Stored entries:
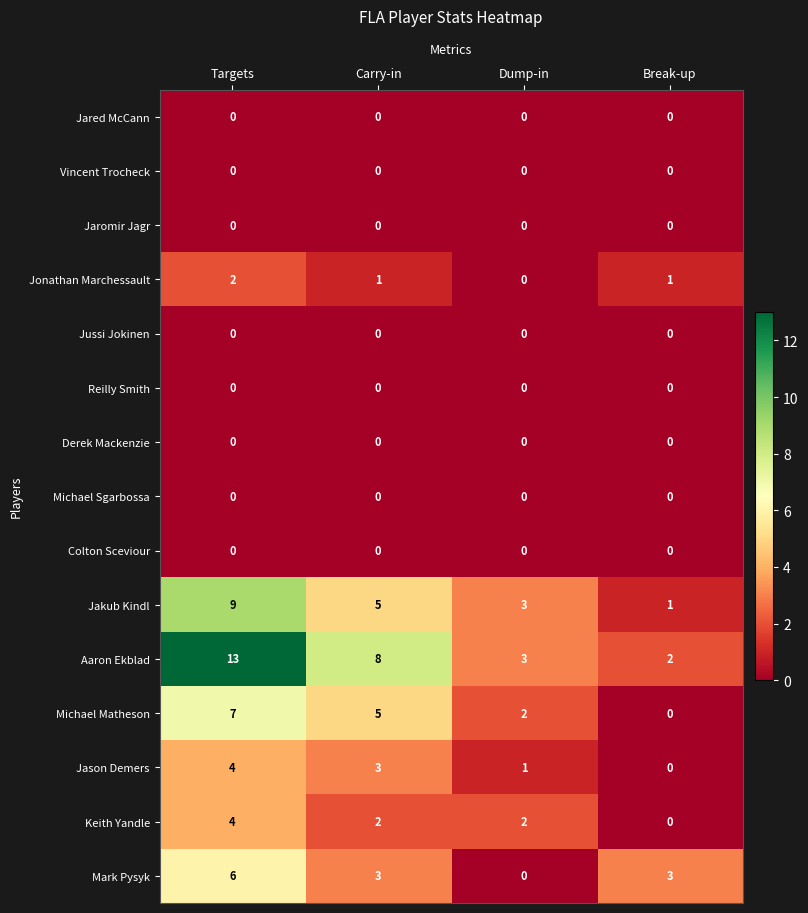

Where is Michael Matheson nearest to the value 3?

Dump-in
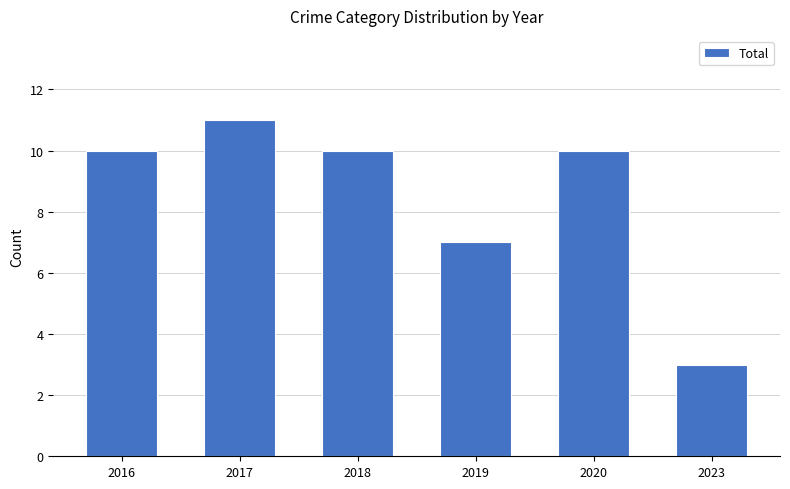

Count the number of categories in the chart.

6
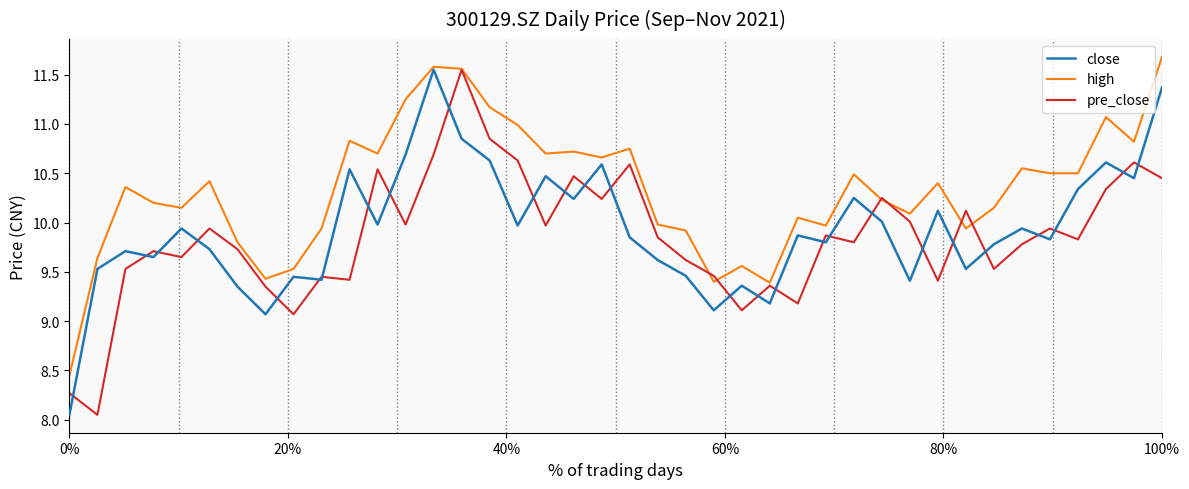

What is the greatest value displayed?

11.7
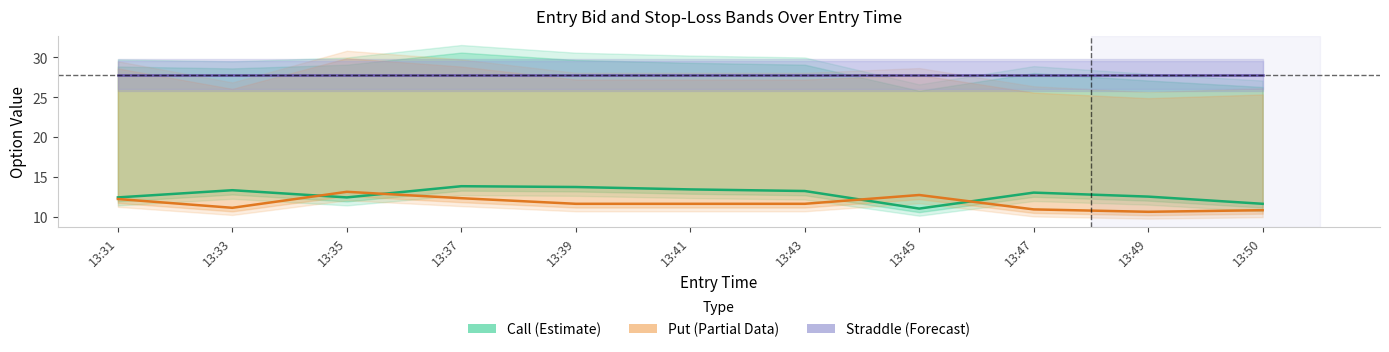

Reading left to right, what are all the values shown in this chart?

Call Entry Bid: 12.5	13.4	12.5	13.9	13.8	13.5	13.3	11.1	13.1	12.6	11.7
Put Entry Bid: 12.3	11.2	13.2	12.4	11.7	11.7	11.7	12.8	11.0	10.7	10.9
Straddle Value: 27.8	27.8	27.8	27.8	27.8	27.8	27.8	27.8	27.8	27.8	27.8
* * *
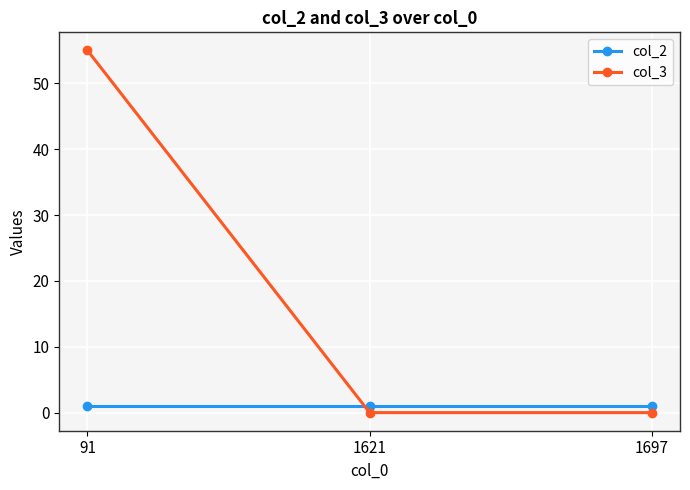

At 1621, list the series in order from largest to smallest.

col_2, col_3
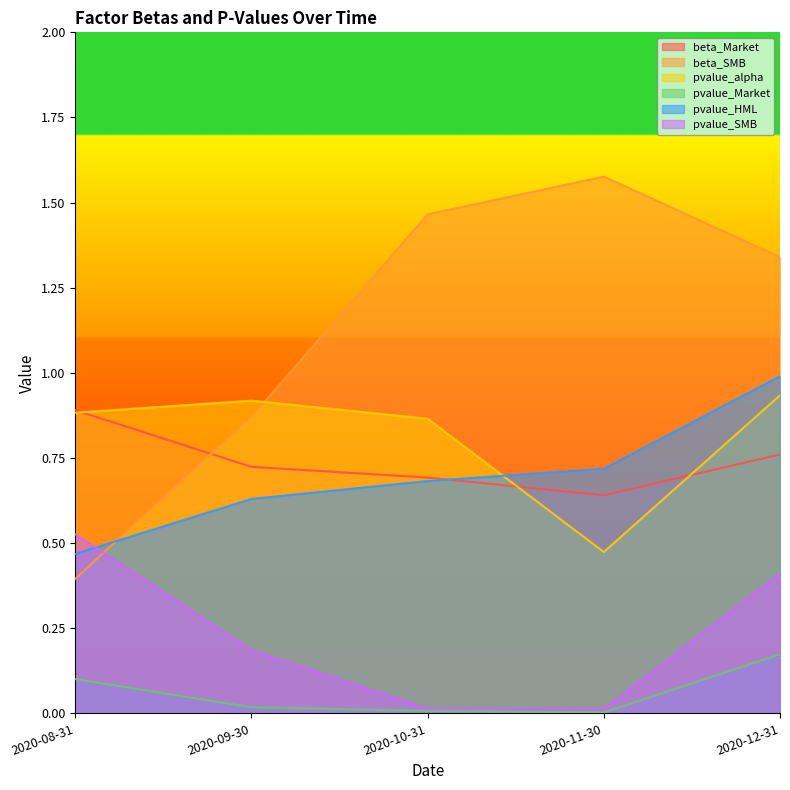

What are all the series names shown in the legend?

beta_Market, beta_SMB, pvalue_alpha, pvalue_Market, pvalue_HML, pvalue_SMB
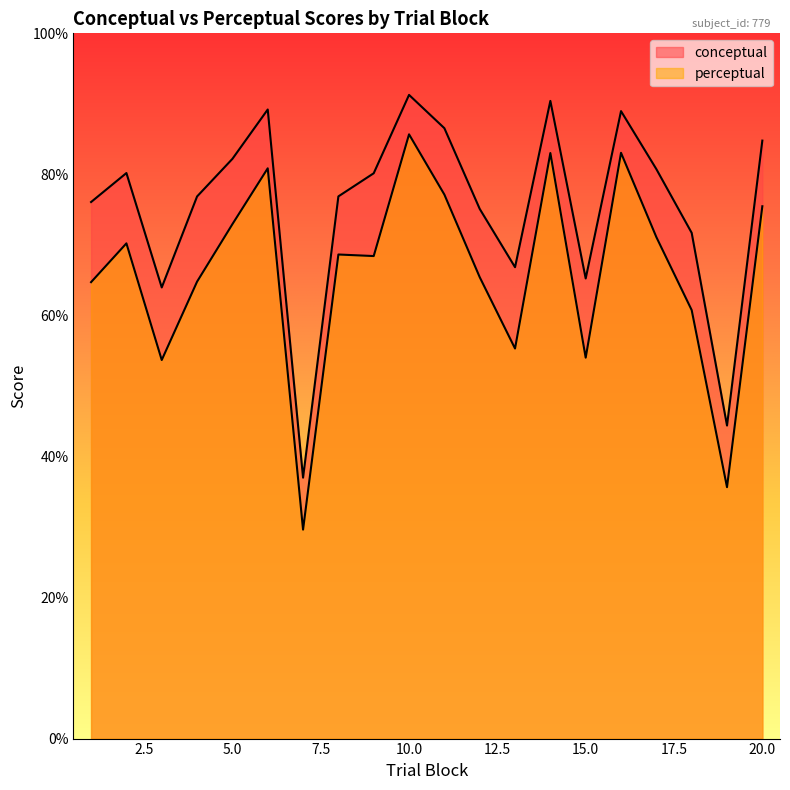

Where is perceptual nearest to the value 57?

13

:: WHAT YOU HAVE TO DO ::
Reproduce the entries from the line with "Where is Michael" to the line with "Reading left to", both lines included. Omit the pictures from your answer.

:: SOLUTION ::
Where is Michael Matheson nearest to the value 3?

Dump-in

Count the number of categories in the chart.

6

What is the greatest value displayed?

11.7

Reading left to right, what are all the values shown in this chart?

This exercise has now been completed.